» About this task:
In the records that follow, find the line containing "nose: (46, 13)" and the line containing "right elbow: (284, 362)", then transcribe both and every line between them exactly, omitting pictures.

» Records:
"""

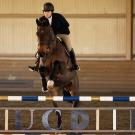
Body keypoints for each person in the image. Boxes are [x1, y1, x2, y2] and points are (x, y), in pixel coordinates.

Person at [29, 2, 79, 72]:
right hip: (48, 37)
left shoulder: (58, 17)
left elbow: (66, 25)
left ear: (51, 12)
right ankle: (37, 65)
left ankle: (74, 64)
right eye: (45, 11)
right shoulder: (41, 19)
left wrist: (56, 32)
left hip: (61, 34)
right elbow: (40, 30)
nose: (46, 13)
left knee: (69, 47)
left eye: (48, 11)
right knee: (41, 46)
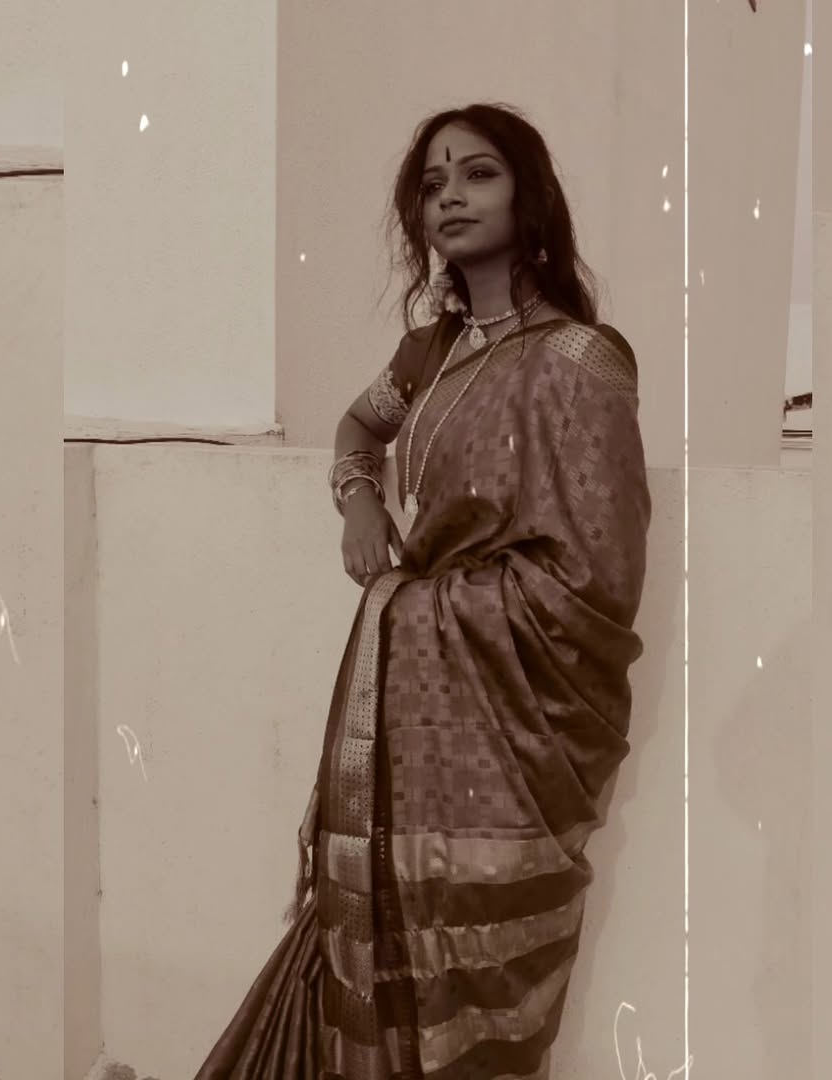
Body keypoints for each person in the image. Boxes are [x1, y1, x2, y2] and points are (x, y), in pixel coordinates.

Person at [193, 102, 651, 1080]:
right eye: (433, 183)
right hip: (413, 700)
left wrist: (422, 609)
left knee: (481, 944)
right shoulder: (429, 355)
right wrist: (359, 505)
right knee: (384, 930)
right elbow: (357, 431)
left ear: (529, 198)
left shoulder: (579, 357)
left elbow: (599, 577)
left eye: (479, 174)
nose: (451, 196)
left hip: (514, 715)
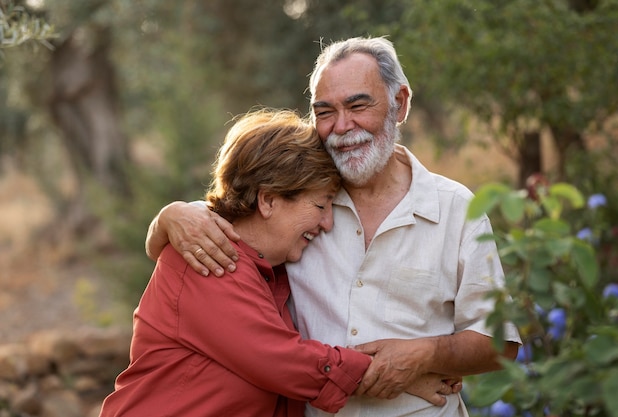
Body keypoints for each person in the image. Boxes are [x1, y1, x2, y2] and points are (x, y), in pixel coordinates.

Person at [145, 37, 521, 417]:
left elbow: (500, 344)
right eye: (324, 112)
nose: (342, 126)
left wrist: (425, 355)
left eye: (358, 105)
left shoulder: (457, 208)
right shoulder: (296, 198)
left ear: (400, 103)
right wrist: (171, 216)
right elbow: (230, 223)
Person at [100, 108, 378, 417]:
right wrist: (394, 372)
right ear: (269, 200)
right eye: (321, 204)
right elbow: (284, 362)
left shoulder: (268, 270)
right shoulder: (209, 259)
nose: (327, 222)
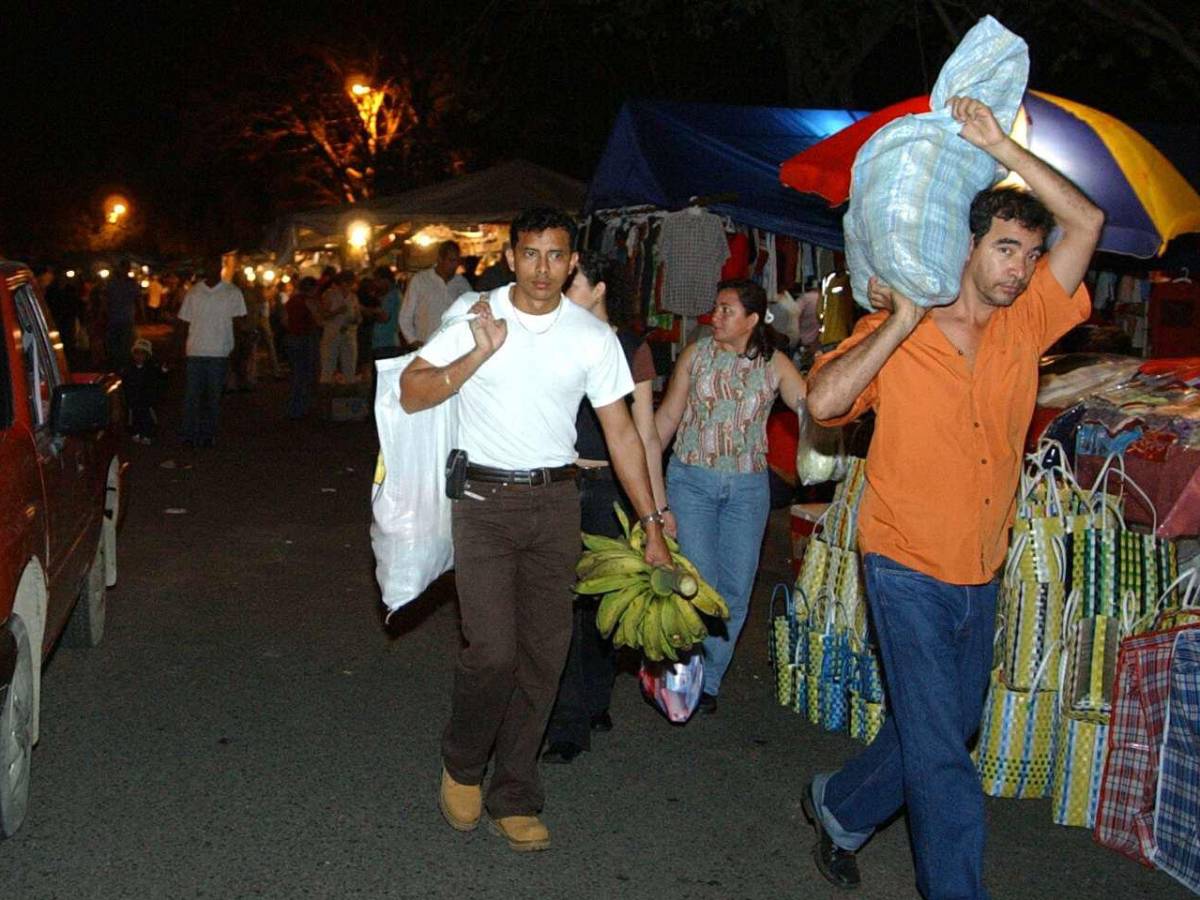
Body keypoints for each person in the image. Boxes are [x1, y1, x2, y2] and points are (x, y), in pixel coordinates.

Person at [801, 96, 1103, 898]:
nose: (1019, 268)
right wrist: (896, 325)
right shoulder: (901, 326)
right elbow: (824, 406)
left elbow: (1090, 223)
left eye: (1029, 255)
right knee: (943, 757)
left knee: (943, 727)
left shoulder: (1028, 319)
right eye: (1005, 248)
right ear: (965, 245)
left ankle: (839, 805)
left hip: (982, 566)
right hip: (903, 564)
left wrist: (1003, 146)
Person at [400, 207, 671, 853]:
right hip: (483, 500)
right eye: (530, 254)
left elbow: (623, 435)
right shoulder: (475, 314)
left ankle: (515, 791)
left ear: (572, 261)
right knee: (491, 651)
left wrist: (653, 523)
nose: (542, 269)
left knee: (545, 656)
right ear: (510, 257)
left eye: (555, 256)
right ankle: (464, 763)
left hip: (556, 505)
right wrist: (476, 354)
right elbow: (412, 390)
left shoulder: (590, 337)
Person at [542, 252, 673, 765]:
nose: (560, 287)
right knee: (563, 607)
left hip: (610, 490)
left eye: (572, 281)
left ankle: (594, 699)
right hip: (558, 485)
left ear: (598, 289)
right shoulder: (553, 338)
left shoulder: (630, 347)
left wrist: (658, 511)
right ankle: (568, 723)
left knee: (603, 606)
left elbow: (645, 434)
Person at [654, 279, 806, 714]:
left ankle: (711, 679)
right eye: (716, 308)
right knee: (699, 584)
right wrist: (644, 478)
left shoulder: (775, 364)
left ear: (752, 320)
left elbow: (809, 404)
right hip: (692, 481)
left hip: (746, 488)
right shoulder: (695, 355)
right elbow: (667, 419)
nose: (716, 317)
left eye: (726, 310)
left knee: (737, 590)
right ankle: (686, 668)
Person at [178, 256, 247, 447]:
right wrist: (181, 350)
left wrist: (237, 350)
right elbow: (184, 322)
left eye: (214, 265)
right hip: (196, 350)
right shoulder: (194, 292)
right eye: (207, 265)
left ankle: (208, 434)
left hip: (220, 351)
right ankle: (189, 434)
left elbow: (238, 322)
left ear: (220, 267)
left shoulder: (232, 292)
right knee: (192, 396)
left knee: (213, 396)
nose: (211, 268)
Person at [398, 241, 461, 346]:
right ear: (440, 259)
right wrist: (413, 341)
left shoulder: (462, 283)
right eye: (451, 260)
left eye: (457, 261)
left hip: (454, 348)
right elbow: (405, 316)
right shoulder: (421, 280)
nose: (455, 265)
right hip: (426, 348)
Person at [282, 276, 322, 419]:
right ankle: (302, 407)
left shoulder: (292, 300)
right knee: (306, 374)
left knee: (296, 373)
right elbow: (318, 320)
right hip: (305, 337)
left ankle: (295, 407)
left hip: (292, 337)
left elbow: (284, 320)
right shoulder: (309, 301)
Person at [317, 270, 361, 383]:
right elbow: (323, 315)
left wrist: (355, 319)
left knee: (350, 366)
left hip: (349, 334)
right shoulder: (330, 295)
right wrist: (337, 311)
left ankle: (347, 394)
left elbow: (358, 317)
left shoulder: (353, 297)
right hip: (332, 334)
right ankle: (327, 393)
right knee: (328, 366)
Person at [122, 337, 167, 444]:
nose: (139, 356)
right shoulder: (129, 369)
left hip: (147, 400)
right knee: (134, 417)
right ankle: (135, 433)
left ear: (147, 356)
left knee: (147, 418)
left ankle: (148, 434)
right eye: (137, 353)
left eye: (142, 354)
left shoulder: (151, 369)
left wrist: (164, 371)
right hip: (133, 399)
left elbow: (160, 377)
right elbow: (125, 382)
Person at [105, 260, 141, 372]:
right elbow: (106, 300)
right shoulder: (113, 283)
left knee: (124, 344)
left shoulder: (128, 283)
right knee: (118, 344)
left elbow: (138, 299)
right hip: (117, 317)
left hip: (123, 317)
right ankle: (118, 365)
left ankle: (121, 366)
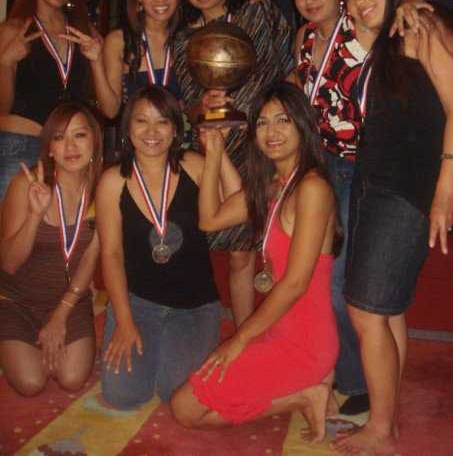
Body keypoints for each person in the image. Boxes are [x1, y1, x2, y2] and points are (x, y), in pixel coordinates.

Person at [331, 0, 453, 455]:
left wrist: (445, 190)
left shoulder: (421, 25)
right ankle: (388, 416)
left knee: (366, 312)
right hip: (374, 183)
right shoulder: (394, 33)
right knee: (388, 309)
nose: (357, 2)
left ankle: (381, 431)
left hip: (404, 189)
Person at [171, 82, 339, 445]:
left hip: (305, 343)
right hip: (275, 330)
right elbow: (210, 220)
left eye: (283, 120)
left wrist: (239, 339)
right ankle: (305, 393)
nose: (271, 132)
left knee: (184, 409)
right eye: (262, 123)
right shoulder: (273, 184)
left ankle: (306, 394)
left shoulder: (312, 188)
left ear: (302, 125)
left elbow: (295, 284)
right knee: (191, 401)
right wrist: (214, 153)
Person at [96, 85, 241, 408]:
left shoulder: (192, 164)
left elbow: (236, 201)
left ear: (176, 129)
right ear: (127, 128)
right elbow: (111, 255)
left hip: (194, 306)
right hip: (138, 302)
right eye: (141, 121)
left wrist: (217, 152)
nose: (152, 132)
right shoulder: (112, 181)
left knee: (174, 392)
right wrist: (124, 320)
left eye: (162, 121)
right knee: (123, 396)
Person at [173, 0, 294, 326]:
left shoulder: (256, 15)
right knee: (235, 251)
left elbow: (288, 68)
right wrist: (202, 104)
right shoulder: (184, 40)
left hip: (267, 146)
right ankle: (242, 334)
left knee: (272, 245)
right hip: (220, 149)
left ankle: (276, 329)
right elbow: (189, 108)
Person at [287, 0, 369, 415]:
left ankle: (360, 380)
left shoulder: (361, 29)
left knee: (339, 282)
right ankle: (327, 365)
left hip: (359, 169)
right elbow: (303, 91)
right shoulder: (303, 37)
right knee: (316, 275)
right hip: (317, 168)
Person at [0, 102, 103, 396]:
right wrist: (35, 215)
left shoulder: (103, 189)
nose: (70, 146)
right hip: (16, 301)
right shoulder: (26, 184)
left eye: (79, 135)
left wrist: (60, 316)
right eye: (59, 137)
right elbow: (8, 264)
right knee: (31, 383)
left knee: (71, 379)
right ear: (49, 148)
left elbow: (90, 259)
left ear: (94, 141)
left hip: (69, 300)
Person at [0, 0, 104, 200]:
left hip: (69, 151)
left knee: (63, 225)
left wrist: (99, 58)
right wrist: (6, 63)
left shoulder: (83, 32)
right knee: (14, 225)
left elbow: (106, 103)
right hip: (23, 146)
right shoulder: (12, 30)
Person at [96, 0, 182, 121]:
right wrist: (95, 61)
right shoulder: (118, 41)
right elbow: (110, 111)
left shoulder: (186, 38)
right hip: (138, 135)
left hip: (179, 133)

"""

» Output of the exercise:
nose: (46, 13)
left knee: (69, 47)
left eye: (48, 11)
right knee: (41, 46)
Body keypoints for each person in the image. Boxes are [x1, y1, x2, y2] and points are (x, y), in pixel coordinates.

Person at [193, 102, 651, 1080]:
right eye: (433, 183)
right hip: (413, 700)
left wrist: (422, 609)
left knee: (481, 944)
right shoulder: (429, 355)
right wrist: (359, 505)
right knee: (384, 930)
right elbow: (357, 431)
left ear: (529, 198)
left shoulder: (579, 357)
left elbow: (599, 577)
left eye: (479, 174)
nose: (451, 196)
left hip: (514, 715)
Body keypoints for each person in the image. Boxes are [x1, y1, x2, y2] and points are (x, y), in pixel coordinates.

Person at [145, 37, 521, 417]:
left elbow: (500, 344)
right eye: (324, 112)
nose: (342, 126)
left wrist: (425, 355)
left eye: (358, 105)
left shoulder: (457, 208)
right shoulder: (296, 198)
left ear: (400, 103)
right wrist: (171, 216)
right elbow: (230, 223)
Person at [100, 108, 378, 417]:
right wrist: (394, 372)
right ear: (269, 200)
right eye: (321, 204)
right elbow: (284, 362)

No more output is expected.